On the global FinTech industry, PwC reported an unprecedented growth over the past few years, especially during the COVID-19 pandemic as many countries transition into cashless societies. In its FinTech report, PwC revealed that 60% of respondents in the payments and 35% in the lending sector reported more than $10 million in annual revenue and it is expected that the number of global digital payment users will reach 5.48 billion by 2027.
It described the FSDF top-up to build capabilities in FinTech as “a timely measure to capture the new opportunities in this sector”.
The Region’s Net Zero Target Offers Growth Opportunities
In the speech made at the Institute of Banking and Finance (IBF) Distinction Evening on 19 October 2023, Deputy Prime Minister Heng Swee Keat pointed out that Singapore’s financial sector can support the regional net-zero transition proactively.

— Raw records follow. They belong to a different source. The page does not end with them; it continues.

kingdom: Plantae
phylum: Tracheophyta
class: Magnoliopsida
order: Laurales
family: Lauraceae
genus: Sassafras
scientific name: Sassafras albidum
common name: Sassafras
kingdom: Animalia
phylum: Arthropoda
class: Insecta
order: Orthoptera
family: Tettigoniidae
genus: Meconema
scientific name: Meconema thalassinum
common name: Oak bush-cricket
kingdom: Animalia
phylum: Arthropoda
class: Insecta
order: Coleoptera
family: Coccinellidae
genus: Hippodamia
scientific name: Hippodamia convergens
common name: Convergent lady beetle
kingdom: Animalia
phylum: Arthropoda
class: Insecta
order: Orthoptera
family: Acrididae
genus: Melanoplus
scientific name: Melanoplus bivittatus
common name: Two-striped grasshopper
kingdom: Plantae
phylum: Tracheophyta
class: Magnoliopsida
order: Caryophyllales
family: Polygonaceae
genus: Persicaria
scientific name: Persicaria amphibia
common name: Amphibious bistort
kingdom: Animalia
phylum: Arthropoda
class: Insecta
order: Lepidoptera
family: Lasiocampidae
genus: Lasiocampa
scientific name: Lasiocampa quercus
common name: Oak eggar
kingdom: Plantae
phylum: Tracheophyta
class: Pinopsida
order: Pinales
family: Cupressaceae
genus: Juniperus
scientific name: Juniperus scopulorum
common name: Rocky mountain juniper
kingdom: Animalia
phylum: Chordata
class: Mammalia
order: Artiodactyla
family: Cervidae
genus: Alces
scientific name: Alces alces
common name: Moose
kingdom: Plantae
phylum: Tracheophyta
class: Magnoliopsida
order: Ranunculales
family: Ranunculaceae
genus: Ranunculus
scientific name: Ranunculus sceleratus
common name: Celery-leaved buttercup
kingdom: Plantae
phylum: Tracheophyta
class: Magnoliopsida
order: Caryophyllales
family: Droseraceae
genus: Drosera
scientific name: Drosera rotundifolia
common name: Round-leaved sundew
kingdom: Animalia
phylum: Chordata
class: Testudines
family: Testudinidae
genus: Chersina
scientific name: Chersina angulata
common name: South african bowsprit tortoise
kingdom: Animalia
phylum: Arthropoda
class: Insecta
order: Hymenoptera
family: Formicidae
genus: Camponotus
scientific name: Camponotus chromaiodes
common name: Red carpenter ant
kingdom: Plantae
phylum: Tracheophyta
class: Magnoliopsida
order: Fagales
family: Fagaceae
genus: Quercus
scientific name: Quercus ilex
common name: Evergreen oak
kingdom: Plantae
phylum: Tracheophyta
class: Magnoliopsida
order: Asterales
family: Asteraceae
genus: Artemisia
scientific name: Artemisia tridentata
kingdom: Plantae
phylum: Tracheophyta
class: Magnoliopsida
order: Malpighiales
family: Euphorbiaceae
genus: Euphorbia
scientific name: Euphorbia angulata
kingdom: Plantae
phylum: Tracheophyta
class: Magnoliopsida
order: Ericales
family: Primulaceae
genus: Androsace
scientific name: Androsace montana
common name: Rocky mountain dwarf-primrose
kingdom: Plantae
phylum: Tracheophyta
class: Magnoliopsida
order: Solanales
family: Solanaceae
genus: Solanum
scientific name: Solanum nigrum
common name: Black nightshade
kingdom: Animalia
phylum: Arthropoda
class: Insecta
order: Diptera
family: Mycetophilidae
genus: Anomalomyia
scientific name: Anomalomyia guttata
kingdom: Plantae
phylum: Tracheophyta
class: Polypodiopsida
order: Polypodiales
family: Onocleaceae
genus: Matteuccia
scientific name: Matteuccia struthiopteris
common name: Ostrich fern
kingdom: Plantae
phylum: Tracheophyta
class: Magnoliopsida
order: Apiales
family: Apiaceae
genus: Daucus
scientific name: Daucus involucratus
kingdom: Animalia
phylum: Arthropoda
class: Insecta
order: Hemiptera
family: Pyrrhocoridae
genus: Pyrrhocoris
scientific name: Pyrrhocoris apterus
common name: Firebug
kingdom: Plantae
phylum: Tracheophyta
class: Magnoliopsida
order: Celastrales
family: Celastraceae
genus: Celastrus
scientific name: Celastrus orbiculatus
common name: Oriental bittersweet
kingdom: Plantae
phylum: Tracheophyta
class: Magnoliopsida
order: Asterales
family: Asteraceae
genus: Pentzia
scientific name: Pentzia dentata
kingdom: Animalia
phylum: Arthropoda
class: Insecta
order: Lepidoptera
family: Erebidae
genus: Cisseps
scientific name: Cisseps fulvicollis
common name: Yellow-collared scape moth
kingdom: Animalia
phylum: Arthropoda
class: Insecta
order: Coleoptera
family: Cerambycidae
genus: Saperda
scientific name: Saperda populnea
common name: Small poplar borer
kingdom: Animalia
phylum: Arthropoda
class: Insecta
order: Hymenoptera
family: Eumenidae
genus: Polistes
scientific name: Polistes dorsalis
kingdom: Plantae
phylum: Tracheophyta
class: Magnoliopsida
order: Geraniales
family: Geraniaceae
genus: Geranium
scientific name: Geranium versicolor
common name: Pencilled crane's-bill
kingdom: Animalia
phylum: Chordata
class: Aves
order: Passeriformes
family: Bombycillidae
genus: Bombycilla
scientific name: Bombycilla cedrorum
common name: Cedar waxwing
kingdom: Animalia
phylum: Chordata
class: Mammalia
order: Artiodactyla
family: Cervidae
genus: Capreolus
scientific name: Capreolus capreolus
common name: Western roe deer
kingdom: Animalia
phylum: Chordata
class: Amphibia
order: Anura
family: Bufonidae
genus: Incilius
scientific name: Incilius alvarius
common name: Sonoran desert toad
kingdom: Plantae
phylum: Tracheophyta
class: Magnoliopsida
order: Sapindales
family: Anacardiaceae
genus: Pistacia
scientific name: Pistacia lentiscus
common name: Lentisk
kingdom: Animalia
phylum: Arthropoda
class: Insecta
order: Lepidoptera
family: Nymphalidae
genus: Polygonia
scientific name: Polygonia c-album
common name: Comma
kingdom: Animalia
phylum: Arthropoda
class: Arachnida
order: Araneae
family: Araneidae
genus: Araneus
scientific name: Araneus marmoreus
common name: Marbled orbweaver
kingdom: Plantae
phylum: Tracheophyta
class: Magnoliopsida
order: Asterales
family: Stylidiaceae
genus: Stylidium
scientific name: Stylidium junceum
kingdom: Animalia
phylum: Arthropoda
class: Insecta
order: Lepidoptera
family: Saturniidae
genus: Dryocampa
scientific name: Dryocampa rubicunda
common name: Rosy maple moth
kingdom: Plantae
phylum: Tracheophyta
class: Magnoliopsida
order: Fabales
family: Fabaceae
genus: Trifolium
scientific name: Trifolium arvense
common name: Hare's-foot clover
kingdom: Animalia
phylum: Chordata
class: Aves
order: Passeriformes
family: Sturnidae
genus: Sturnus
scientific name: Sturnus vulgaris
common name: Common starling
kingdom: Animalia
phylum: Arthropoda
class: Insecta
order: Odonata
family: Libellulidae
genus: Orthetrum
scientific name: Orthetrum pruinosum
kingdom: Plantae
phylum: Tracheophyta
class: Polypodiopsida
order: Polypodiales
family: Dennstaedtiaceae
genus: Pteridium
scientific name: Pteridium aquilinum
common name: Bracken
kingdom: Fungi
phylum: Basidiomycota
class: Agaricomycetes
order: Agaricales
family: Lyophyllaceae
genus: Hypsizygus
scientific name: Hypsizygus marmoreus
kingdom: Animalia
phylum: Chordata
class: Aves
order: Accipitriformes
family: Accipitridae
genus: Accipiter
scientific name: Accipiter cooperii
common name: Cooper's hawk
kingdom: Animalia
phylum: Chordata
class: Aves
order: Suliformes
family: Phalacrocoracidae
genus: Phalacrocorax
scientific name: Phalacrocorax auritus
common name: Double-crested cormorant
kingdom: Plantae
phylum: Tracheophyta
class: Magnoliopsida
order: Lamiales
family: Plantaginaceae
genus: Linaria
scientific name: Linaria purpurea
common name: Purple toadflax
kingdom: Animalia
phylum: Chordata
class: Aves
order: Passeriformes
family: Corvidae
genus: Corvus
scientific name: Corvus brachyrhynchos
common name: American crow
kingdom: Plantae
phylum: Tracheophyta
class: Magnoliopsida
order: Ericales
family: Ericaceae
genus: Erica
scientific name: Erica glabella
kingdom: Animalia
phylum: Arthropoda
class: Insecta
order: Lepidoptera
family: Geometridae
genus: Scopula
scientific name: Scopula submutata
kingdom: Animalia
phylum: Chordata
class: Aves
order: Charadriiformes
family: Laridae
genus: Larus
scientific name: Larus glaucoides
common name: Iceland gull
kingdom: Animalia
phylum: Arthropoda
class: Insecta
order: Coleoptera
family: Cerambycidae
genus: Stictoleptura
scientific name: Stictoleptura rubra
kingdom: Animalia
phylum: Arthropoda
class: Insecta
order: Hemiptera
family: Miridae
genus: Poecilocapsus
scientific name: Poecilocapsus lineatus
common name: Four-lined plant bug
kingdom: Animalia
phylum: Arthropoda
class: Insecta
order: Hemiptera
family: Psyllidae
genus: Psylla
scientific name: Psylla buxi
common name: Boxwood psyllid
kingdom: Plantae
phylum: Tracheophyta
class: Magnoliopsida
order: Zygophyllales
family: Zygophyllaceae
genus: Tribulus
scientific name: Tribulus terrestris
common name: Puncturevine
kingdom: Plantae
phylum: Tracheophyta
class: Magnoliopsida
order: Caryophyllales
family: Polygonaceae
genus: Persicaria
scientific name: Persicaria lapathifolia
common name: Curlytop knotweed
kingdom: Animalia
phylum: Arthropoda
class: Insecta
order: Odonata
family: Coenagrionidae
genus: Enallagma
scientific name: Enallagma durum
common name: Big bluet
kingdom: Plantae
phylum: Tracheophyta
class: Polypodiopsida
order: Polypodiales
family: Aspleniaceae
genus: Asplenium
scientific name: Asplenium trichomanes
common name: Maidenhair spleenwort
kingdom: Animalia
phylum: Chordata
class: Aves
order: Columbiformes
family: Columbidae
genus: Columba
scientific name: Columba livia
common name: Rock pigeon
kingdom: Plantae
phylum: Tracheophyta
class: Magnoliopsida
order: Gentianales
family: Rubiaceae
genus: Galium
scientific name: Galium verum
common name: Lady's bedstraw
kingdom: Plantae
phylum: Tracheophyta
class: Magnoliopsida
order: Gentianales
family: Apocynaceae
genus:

“Estimates show that $3.1 trillion of annual investment is needed in Asia to reach net zero. This is about $1 trillion more than current level of investment,” he said.
“Financial institutions will need to integrate sustainability considerations across operations. This will entail additional business demands and increased complexity of tasks – for example in developing new investment products and Environmental, Social, and Governance (ESG) toolkits/verification mechanisms.”
MAS, in partnership with the financial industry, launched the Finance for Net Zero Action Plan in 2023 with the aim to mobilise finance to catalyse Asia’s net zero transition.
In conclusion, as DPM Heng aptly described, Singapore’s financial sector is “mature, diversified, and well-reputed internationally”.
The country is well positioned to leverage on Asia’s robust economic growth to propel itself to global prominence in the financial sector. By capitalising on the region’s growth trajectory, Singapore emerges as a financial powerhouse embodying forward-thinking strategies, resilience and adaptability.